MATERIALS PROVIDED section start
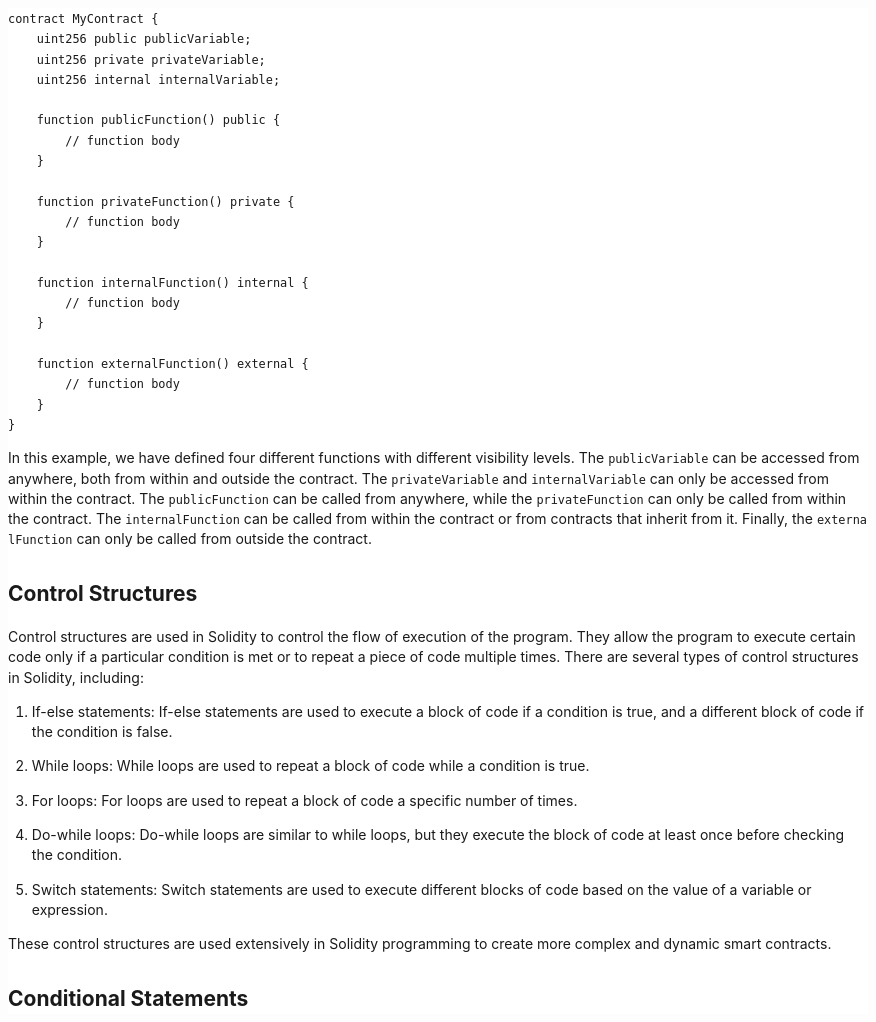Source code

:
 ```
contract MyContract {
    uint256 public publicVariable;
    uint256 private privateVariable;
    uint256 internal internalVariable;

    function publicFunction() public {
        // function body
    }

    function privateFunction() private {
        // function body
    }

    function internalFunction() internal {
        // function body
    }

    function externalFunction() external {
        // function body
    }
}
```

In this example, we have defined four different functions with different visibility levels. The `publicVariable` can be accessed from anywhere, both from within and outside the contract. The `privateVariable` and `internalVariable` can only be accessed from within the contract. The `publicFunction` can be called from anywhere, while the `privateFunction` can only be called from within the contract. The `internalFunction` can be called from within the contract or from contracts that inherit from it. Finally, the `externalFunction` can only be called from outside the contract.

## Control Structures

Control structures are used in Solidity to control the flow of execution of the program. They allow the program to execute certain code only if a particular condition is met or to repeat a piece of code multiple times. There are several types of control structures in Solidity, including:

1. If-else statements: If-else statements are used to execute a block of code if a condition is true, and a different block of code if the condition is false.

2. While loops: While loops are used to repeat a block of code while a condition is true.

3. For loops: For loops are used to repeat a block of code a specific number of times.

4. Do-while loops: Do-while loops are similar to while loops, but they execute the block of code at least once before checking the condition.

5. Switch statements: Switch statements are used to execute different blocks of code based on the value of a variable or expression.

These control structures are used extensively in Solidity programming to create more complex and dynamic smart contracts.

## Conditional Statements
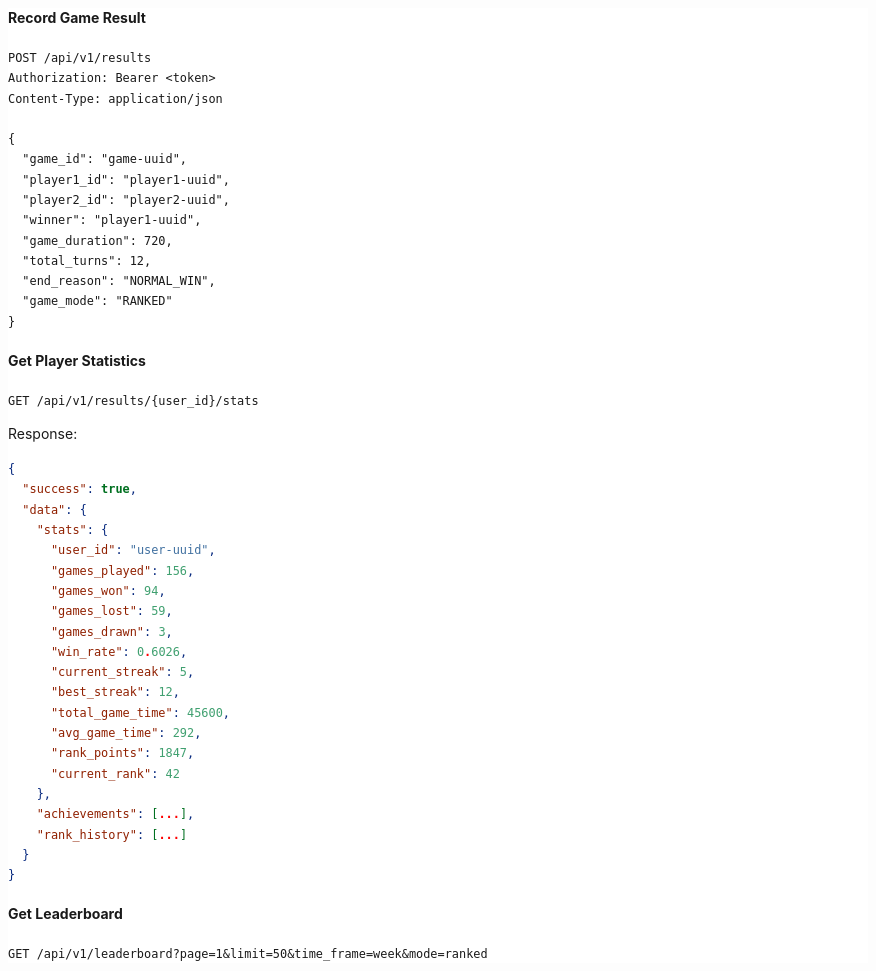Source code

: #### Record Game Result
```http
POST /api/v1/results
Authorization: Bearer <token>
Content-Type: application/json

{
  "game_id": "game-uuid",
  "player1_id": "player1-uuid",
  "player2_id": "player2-uuid",
  "winner": "player1-uuid",
  "game_duration": 720,
  "total_turns": 12,
  "end_reason": "NORMAL_WIN",
  "game_mode": "RANKED"
}
```

#### Get Player Statistics
```http
GET /api/v1/results/{user_id}/stats
```

Response:
```json
{
  "success": true,
  "data": {
    "stats": {
      "user_id": "user-uuid",
      "games_played": 156,
      "games_won": 94,
      "games_lost": 59,
      "games_drawn": 3,
      "win_rate": 0.6026,
      "current_streak": 5,
      "best_streak": 12,
      "total_game_time": 45600,
      "avg_game_time": 292,
      "rank_points": 1847,
      "current_rank": 42
    },
    "achievements": [...],
    "rank_history": [...]
  }
}
```

#### Get Leaderboard
```http
GET /api/v1/leaderboard?page=1&limit=50&time_frame=week&mode=ranked
```
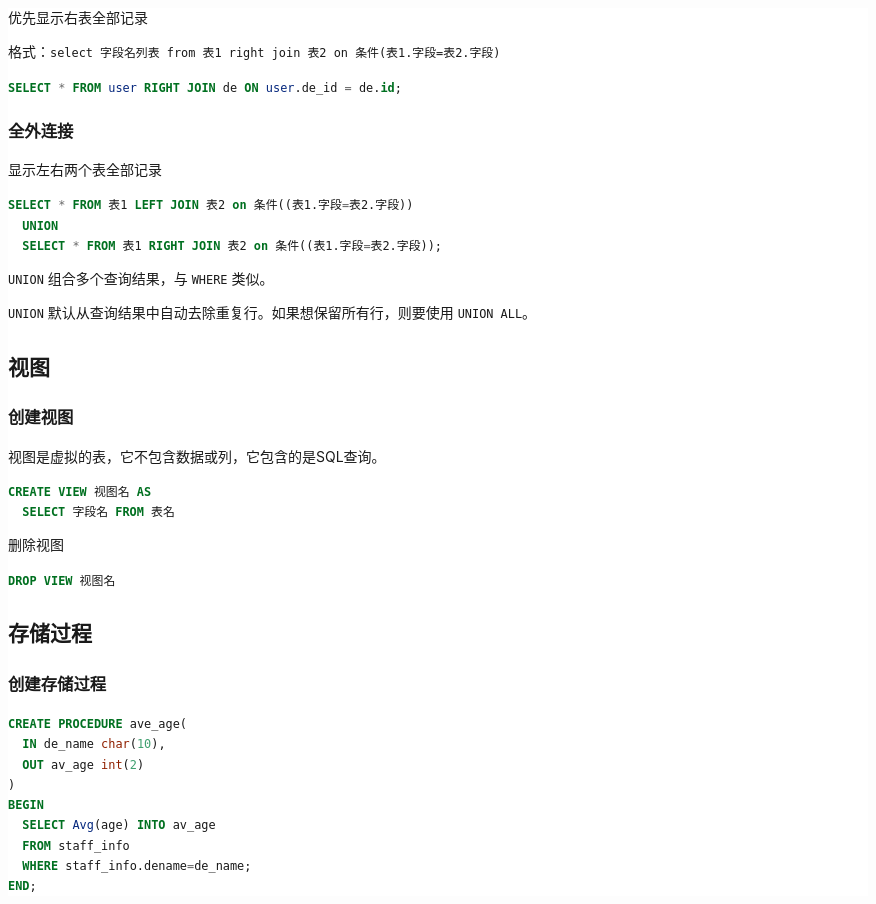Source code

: 优先显示右表全部记录

格式：`select 字段名列表 from 表1 right join 表2 on 条件(表1.字段=表2.字段)`

```sql
SELECT * FROM user RIGHT JOIN de ON user.de_id = de.id;
```



### 全外连接

显示左右两个表全部记录

```sql
SELECT * FROM 表1 LEFT JOIN 表2 on 条件((表1.字段=表2.字段))
  UNION
  SELECT * FROM 表1 RIGHT JOIN 表2 on 条件((表1.字段=表2.字段));
```

`UNION` 组合多个查询结果，与 `WHERE` 类似。

`UNION` 默认从查询结果中自动去除重复行。如果想保留所有行，则要使用 `UNION ALL`。



## 视图

### 创建视图

视图是虚拟的表，它不包含数据或列，它包含的是SQL查询。

```sql
CREATE VIEW 视图名 AS
  SELECT 字段名 FROM 表名
```



删除视图

```sql
DROP VIEW 视图名
```



## 存储过程

### 创建存储过程

```sql
CREATE PROCEDURE ave_age(
  IN de_name char(10),
  OUT av_age int(2)
)
BEGIN
  SELECT Avg(age) INTO av_age
  FROM staff_info
  WHERE staff_info.dename=de_name;
END;
```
MATERIALS PROVIDED section end
## TASK GOAL
In the entries above, find lines with "internalFunction" and copy each.

## EXERCISE ANSWER
    function internalFunction() internal {
In this example, we have defined four different functions with different visibility levels. The `publicVariable` can be accessed from anywhere, both from within and outside the contract. The `privateVariable` and `internalVariable` can only be accessed from within the contract. The `publicFunction` can be called from anywhere, while the `privateFunction` can only be called from within the contract. The `internalFunction` can be called from within the contract or from contracts that inherit from it. Finally, the `externalFunction` can only be called from outside the contract.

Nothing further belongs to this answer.